No other corner of Australian democracy is served so poorly by our media. And there’s one simple reason why it occurs. It’s the same reason why the smear against Behrendt has passed with barely a whimper from mainstream outlets.

Black stories don’t rate. An in-depth analysis of Aboriginal voting booths at a federal election delivers no pay off. It just creates hours of serious work. So instead, reporters walk down the hall from the Parliamentary Press Gallery to the Minister’s office and stick out their hands for an unofficial ministerial leak. Of course, all they’ve really got is a one-day head-start on a government press release.

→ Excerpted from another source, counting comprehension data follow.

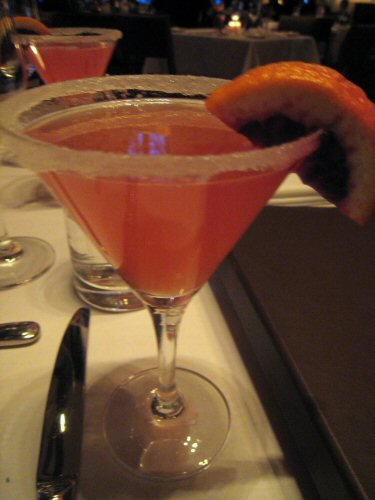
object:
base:
[102, 365, 233, 480]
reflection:
[58, 411, 66, 433]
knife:
[33, 305, 91, 499]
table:
[0, 160, 375, 499]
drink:
[12, 25, 122, 88]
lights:
[222, 12, 243, 35]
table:
[171, 27, 321, 90]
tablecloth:
[170, 25, 324, 81]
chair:
[144, 56, 169, 76]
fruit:
[206, 62, 375, 227]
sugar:
[39, 146, 174, 178]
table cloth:
[1, 158, 351, 500]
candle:
[228, 13, 243, 28]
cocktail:
[29, 99, 294, 297]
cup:
[2, 68, 333, 482]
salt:
[0, 134, 323, 185]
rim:
[2, 71, 327, 190]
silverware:
[32, 305, 91, 500]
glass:
[18, 26, 124, 86]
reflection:
[182, 433, 200, 454]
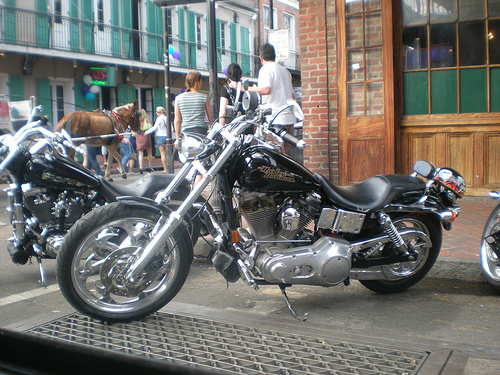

For the better part of a decade, The Australian has relied on the fact that most people do not take an active interest in Aboriginal affairs. This affords The Oz one enormous advantage: It can leave out the history, without much fear of being exposed. It can also back whatever hare-brained government scheme suits its 1940s ideology, and then attack it later when the program inevitably fails.

Remember the Howard government’s Shared Responsibility Agreements. The Home Ownership on Indigenous Lands Program which an auditor last year found had expended $10 million to administer $3 million in loans? The disastrous COAG trials, dubbed by Amanda Vanstone as the ‘quiet revolution’ in government service delivery, but which strangled communities in red tape? And the NT intervention? All of them have been supported by The Oz.

This is the newspaper that campaigned against an apology to the Stolen Generations for eight years, only to editorialise on the eve of the national apology that it was a gesture long overdue.

On Aboriginal affairs, The Australian has more cheek than a sumo. There has been some good work done, of course: Tony Koch’s series on the Palm Island death in custody of Mulrunji Doomadgee is a good example. But on any other day the coverage is routinely poor. At best.

And throughout it all, Behrendt has been one of the loudest critics of the missionary zeal, and the embarrassing track record. Now it’s payback.

This is attack dog journalism, with rabies. Nothing else.

The fact is, there are gazillion important black stories out there. The day after The Oz declared its jihad on Behrendt, Aboriginal Australians marked the 20th anniversary of the Royal Commission into Aboriginal Deaths in Custody. It comes at a time when this nation is jailing black males nationally at a rate more than five times greater than South Africa did in the ding days of Apartheid.

Yet not a syllable about the anniversary appeared in the Oz. Fortunately, over at the SMH they had a lengthy and thoughtful analysis of the issue. By Larissa Behrendt ironically enough. A nice way to underscore the difference between serious media, and The Australian.

And a great way to remind us that it’s time for our national broadsheet to dump the smear and gossip and get back to its well-worn recipe of blind ideology paraded as fact, and gross misreporting masquerading as quality journalism.

Otherwise, it’s just flogging a dead horse.

* Chris Graham is a Walkley Award and Human Rights Award winning journalist, the former managing editor of Tracker magazine, and the former founder and editor of the National Indigenous Times. He’s now a freelance writer based in Sydney.